By Samuel De Leon, MD
Chief Medical Officer, Vice-President of Medical Affairs
Urban Health Plan, Inc.
Thirty-odd years ago, the neighborhood where I work was the poster child for urban blight. Thousands of buildings were burned, victims, as legend had it, of landlords who could no longer profit from their properties and had them torched for insurance money. In the middle of it stood a police precinct, called by cynical officers “Ft. Apache, the Bronx”, inspiring a Paul Newman movie of the same name.
Today, the South Bronx is still one of the poorest counties in New York State, but it is also a community of strivers anchored by employment at the Bronx Terminal Market, the nation’s largest wholesale produce market, and has seen significant development—most famously the new Yankee Stadium.
And yet, in one sense, it still stands out from the landscape in a negative way—our zip code has the highest rate of asthma in the country. The Asthma Center I work for is making significant strides in treatment. Our success in lowering the rate of hospitalizations for our clients has attracted favorable attention from the State of New York. Part of it is the better primary medical care provided by our full-time staff, including, yours truly; I am a pulmonologist. Part of it is the “worst of the worst” treatment provided by Dr. Larry Chiaramonte, one of the founders of this website. Like Dr. Chiaramonte, I have a very personal commitment to good asthma care: my native Puerto Rico has even higher rates of asthma than the South Bronx, and my own father has had severe asthma for as long as I can remember (although it has improved since I took over his treatment). Providing better asthma care to my fellow Hispanics is a passion for me.
The South Bronx has many structural challenges in reducing the incidence of asthma. Because of the Hunts Point Terminal Market, it has an extraordinary level of particulate pollution from tractor-trailer diesel traffic. Much of the housing stock is afflicted with major allergens from cockroaches and mice. In multi-family dwellings, meticulous housekeeping in one’s own apartment is not enough to protect you from neighbors’ habits,including smoking. And then there’s automobile traffic more than 80 times a year from the Stadium—we get it coming and going.
One thing I have learned about practicing in a community setting is that it is very important to be attuned to the cultural sensitivities of the population. At very least, that means speaking the language, and our staff is substantially bi-lingual. But it also means being highly sensitive to the way patients talk about their health and the way they receive information. Every ethnic or socioeconomic group has its quirks. As Dr. Ehrlich has written, educated middle-class patients are phobic about inhaled corticosteroids (ICS), even though they are by far the best current way of controlling asthmatic inflammation. That said, these are the kinds of things I recommend for dealing with patients like ours.
1) Always start with three minutes of chitchat. This helps them loosen up, and may also reveal important clues to their health. If you ask a direct question, you will get an inadequate answer. You can’t say, “is your asthma controlled?” You have to say, “How many times a day do you use your nebulizer or abuterol? One…two…three?” If you use it three or four times a day, it isn’t controlled, and they are probably not taking their ICS as directed.

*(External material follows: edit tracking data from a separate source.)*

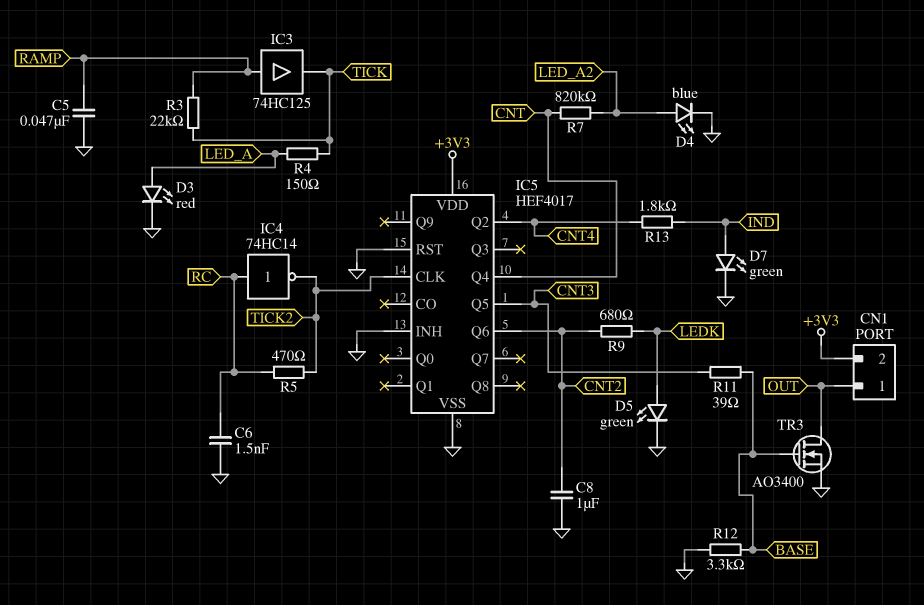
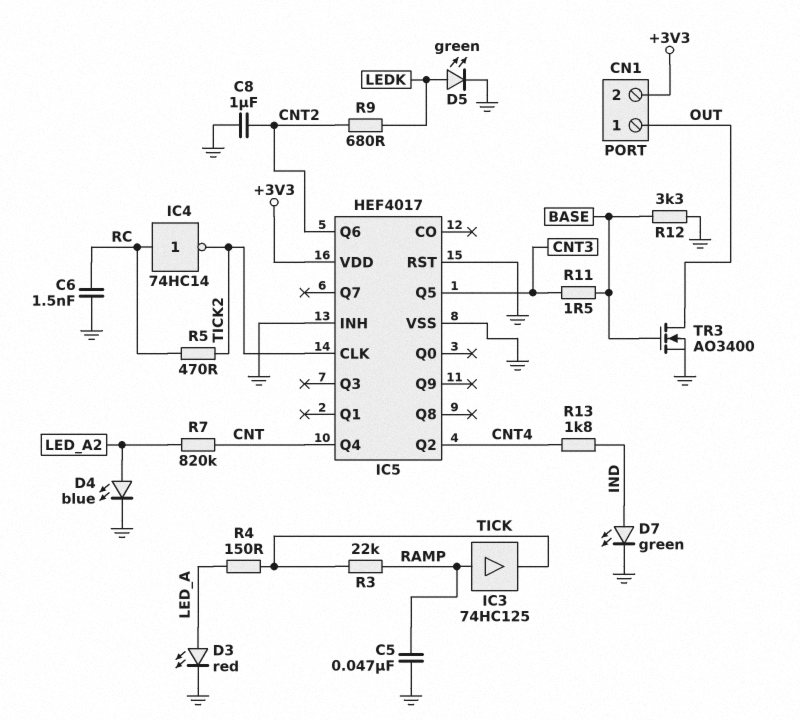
R11: 39 (BASE, CNT3) -> 1.5 (BASE, CNT3)

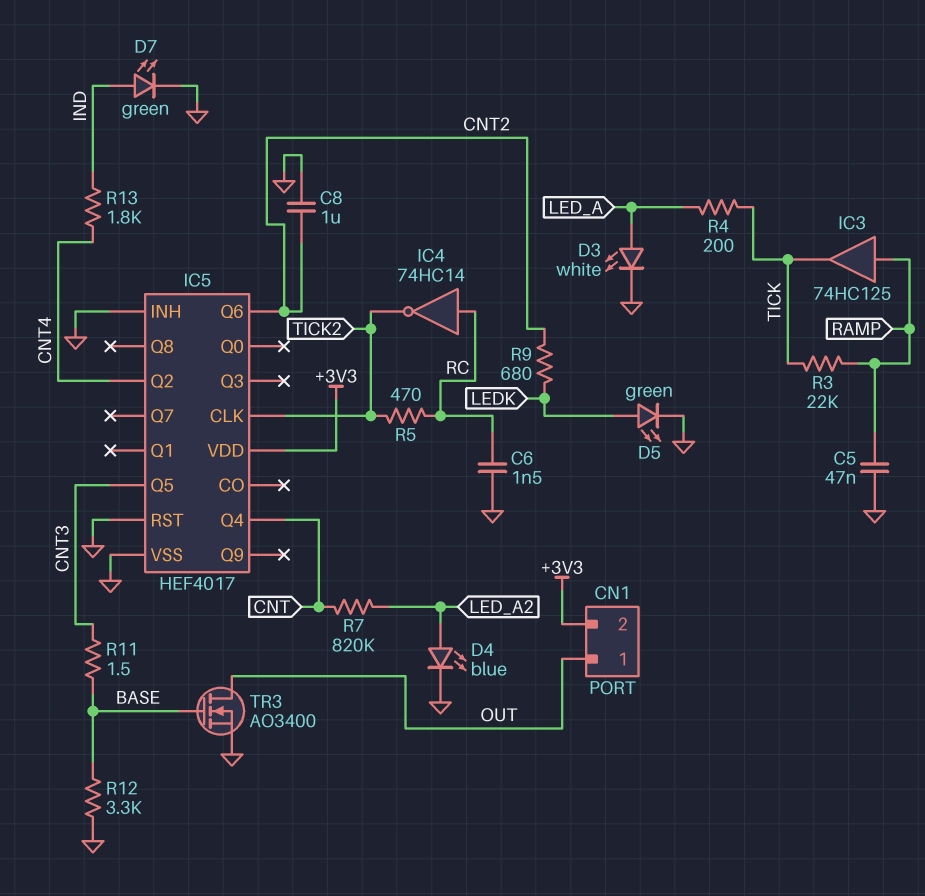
D3: LED red (A LED_A, K GND) -> LED white (A LED_A, K GND)
R4: 150 (LED_A, TICK) -> 200 (LED_A, TICK)

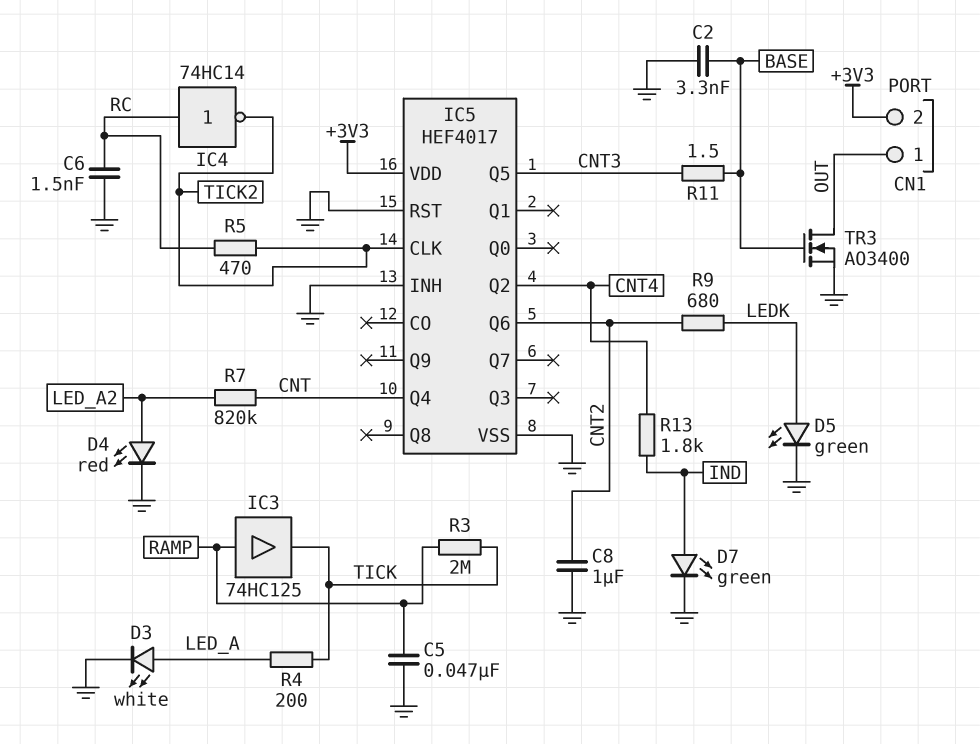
C2: none -> 3.3nF (BASE, GND)
D4: LED blue (A LED_A2, K GND) -> LED red (A LED_A2, K GND)
R3: 22k (RAMP, TICK) -> 2M (RAMP, TICK)
R12: 3.3k (BASE, GND) -> none

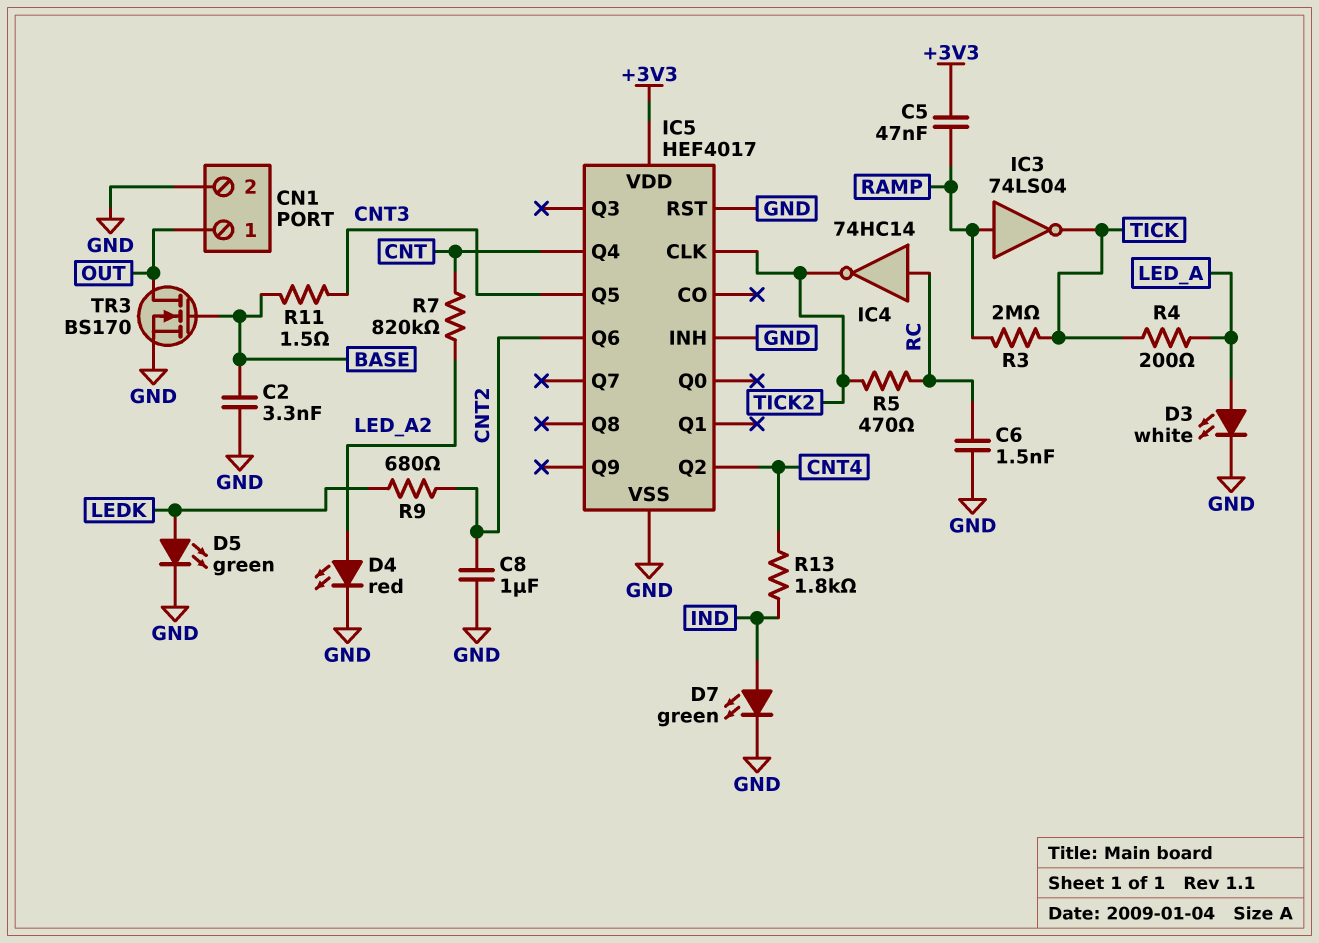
C5: 47nF (GND, RAMP) -> 47nF (+3V3, RAMP)
CN1 pin 2: +3V3 -> GND
IC3: buffer 74HC125 (in RAMP, out TICK) -> NOT 74LS04 (in RAMP, out TICK)
TR3: NMOS AO3400 (G BASE, D OUT, S GND) -> NMOS BS170 (G BASE, D OUT, S GND)

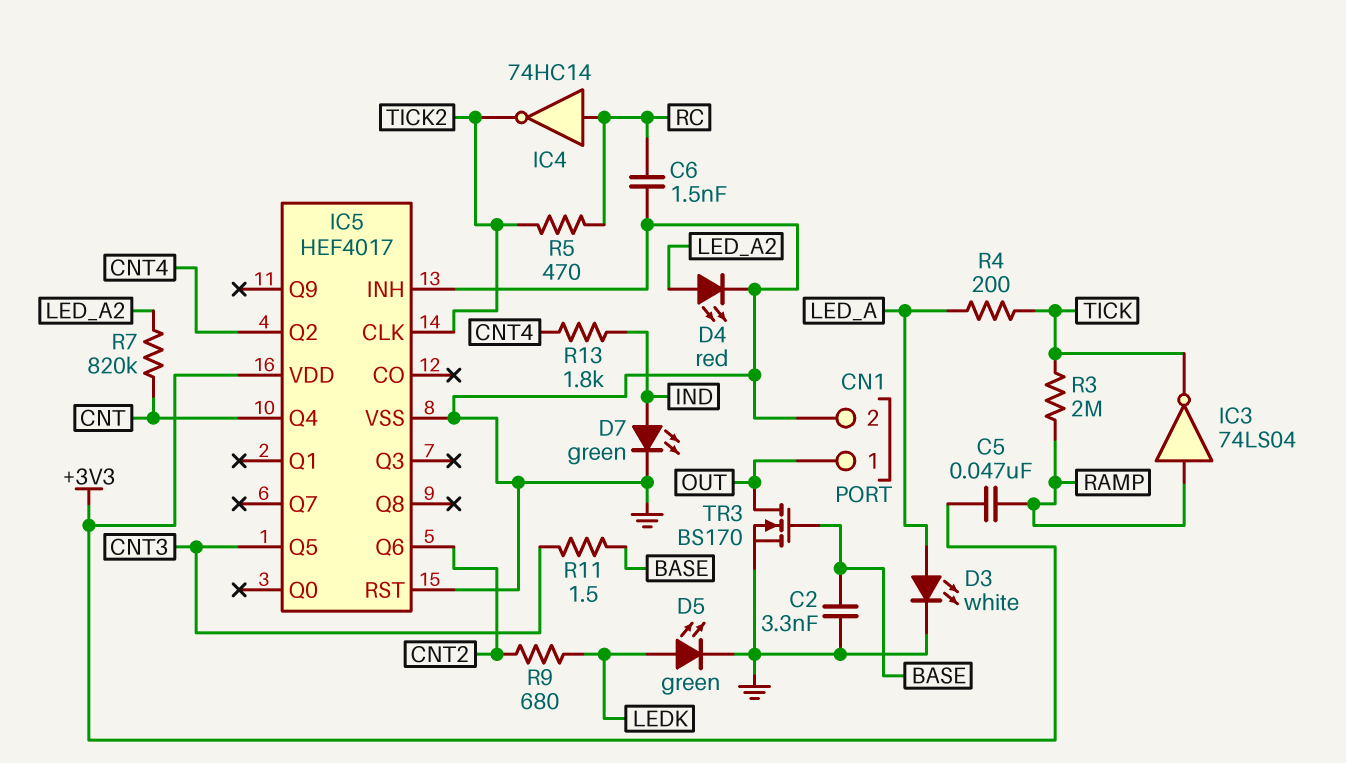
C8: 1uF (CNT2, GND) -> none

2) We have a great electronic health record system, but when I take information, I always make eye contact with the patient, because when you lose eye contact, you lose their full attention. I also keep the screen tilted so they can see it. “Sharing” the information with them builds trust, even if they can’t read it from across the desk.
3)My patients don’t like taking medicine, but they like taking vitamins. By calling a medication like Singulair an “asthma vitamin,” I increase the chance that some patients will take it conscientiously. Of course, this does make for a certain amount of confusion when they ask the pharmacist, “which one is my asthma vitamin?” and I have had more than a few confused phone calls from drug stores, but it’s worth it if their asthma is controlled.
If I could wave a wand, I would do more about the environmental triggers. Better regulation of trucks servicing the Hunts Point Terminal Market, and support stations would replace the trucks’ need to idle the truck to keep their air-conditioning up and running. A just-in-time system for loading and unloading. More freight traffic to the Hunts Point Terminal Market would be delivered by rail. I would get more baseball fans to arrive by train as well. And as long as I’m wishing, I would like to see our air sprayed with water at night to help the diesel particulates settle to the ground, and a gekko lizard for every apartment to eat roaches and mice. But enough magic. The community health center model of coordinated care is probably the best we can do, and considering our results, it is very good indeed.